**What to do**
When a line in the records contains the string "ruby", copy that line.

:: Dataset records

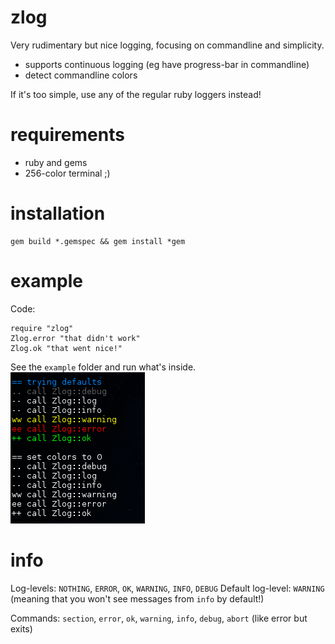 # zlog

Very rudimentary but nice logging, focusing on commandline and simplicity.

* supports continuous logging (eg have progress-bar in commandline)
* detect commandline colors

If it's too simple, use any of the regular ruby loggers instead!

# requirements

* ruby and gems
* 256-color terminal ;)

# installation

    gem build *.gemspec && gem install *gem

# example

Code:

    require "zlog"
    Zlog.error "that didn't work"
    Zlog.ok "that went nice!"

See the `example` folder and run what's inside.
![Example image in example/example.output.png](example/example.output.png "Example output")

# info

Log-levels: `NOTHING`, `ERROR`, `OK`, `WARNING`, `INFO`, `DEBUG`
Default log-level: `WARNING` (meaning that you won't see messages from `info` by default!)

Commands: `section`, `error`, `ok`, `warning`, `info`, `debug`, `abort` (like error but exits)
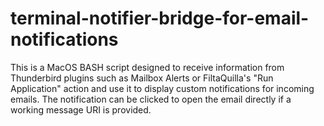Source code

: # terminal-notifier-bridge-for-email-notifications
This is a MacOS BASH script designed to receive information from Thunderbird plugins such as Mailbox Alerts or FiltaQuilla's "Run Application" action and use it to display custom notifications for incoming emails. The notification can be clicked to open the email directly if a working message URI is provided.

::::

**Written response**
If it's too simple, use any of the regular ruby loggers instead!
* ruby and gems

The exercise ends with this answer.